Enquanto vuvuzelas se esgoelavam na África do Sul, uma cidade de brancos no meio do país ignorava solenemente o dia mais importante para o país desde o fim do apartheid, em 1994.
Em Orânia, a 650 km de Johannesburgo, apenas nove pessoas acompanharam pela TV do único bar da cidade a bola rolar às 16h05 entre África do Sul e México. Os funcionários do local continuaram trabalhando. Do lado de fora, seis garotos jogavam um esporte muito mais interessante para eles, o rúgbi.
"Futebol? Não está em mim. Não é para nós", disse um deles, Kook Steenkamp, 10. "Nós" significa os africâners, descendentes de holandeses que vivem isolados nessa cidade de 720 habitantes. No país, são 6% da população, com interesse quase nulo no futebol, esporte "negro".
Em Orania reúnem-se africâners radicais, que tentam manter a pureza da raça. Negros e mestiços são proibidos de morar ali. A maioria dos habitantes é abertamente saudosista do apartheid (há um museu dedicado a Hendrik Verwoerd, o primeiro-ministro que prendeu Nelson Mandela, nos anos 60).

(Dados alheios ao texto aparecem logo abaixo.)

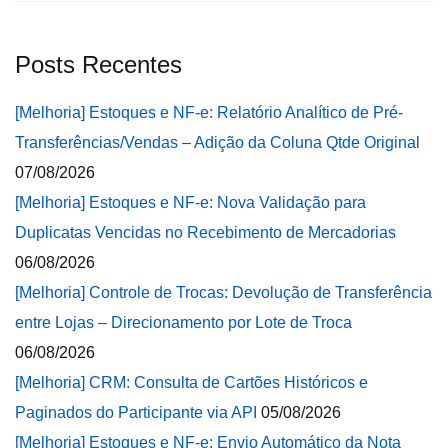
Posts Recentes
[Melhoria] Estoques e NF-e: Relatório Analítico de Pré-
Transferências/Vendas – Adição da Coluna Qtde Original
07/08/2026
[Melhoria] Estoques e NF-e: Nova Validação para
Duplicatas Vencidas no Recebimento de Mercadorias
06/08/2026
[Melhoria] Controle de Trocas: Devolução de Transferência
entre Lojas – Direcionamento por Lote de Troca
06/08/2026
[Melhoria] CRM: Consulta de Cartões Históricos e
Paginados do Participante via API
05/08/2026
[Melhoria] Estoques e NF-e: Envio Automático da Nota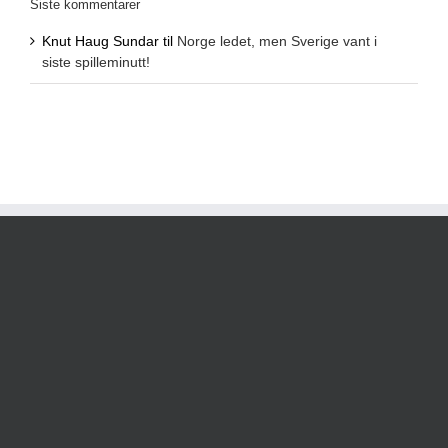
Siste kommentarer
Knut Haug Sundar
til
Norge ledet, men Sverige vant i
siste spilleminutt!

Ontem, as ruas pacatas pareciam pertencer a outro país. Nenhuma bandeira sul-africana em casas ou carros, ninguém com camiseta do Bafana Bafana. E um estranho silêncio numa cidade em que vuvuzelas são um objeto maldito.
"É a coisa mais idiota já inventada. Minha vontade é atirar em quem toca esse negócio", disse a professora aposentada Elise Lombaard, 68, para quem Mandela é um "criminoso".
Na hora do jogo, as ruas de Orania estavam com movimento de dia normal. Pedreiros continuavam trabalhando na obra de uma casa. Moradores faziam compras no único supermercado do lugar. Uma mulher fazia cooper nas ruas. "Futebol? É distante demais para mim", afirmou uma senhora caminhando com uma sacola.
O eletricista Abram Petrorius dormia quando a reportagem da Folha bateu em sua casa durante a partida. "O fim de semana começou. Preciso descansar", justificou.
No bar, a microaudiência acompanhou de maneira morna o empate em 1 a 1. "Vou ver os outros jogos se tiver tempo", disse Heinrich Schmidt, 17, forçado a estar ali pela namorada, Estella Boshoff, 15, que, apesar de se dizer interessada em futebol, só conhecia o zagueiro Mattew Booth, único branco da equipe sul-africana.
Outro garoto, fã assumido de rúgbi, não sabia nem mesmo o nome do técnico da equipe (Carlos Alberto Parreira). "Só sei que ele é branco", afirmou.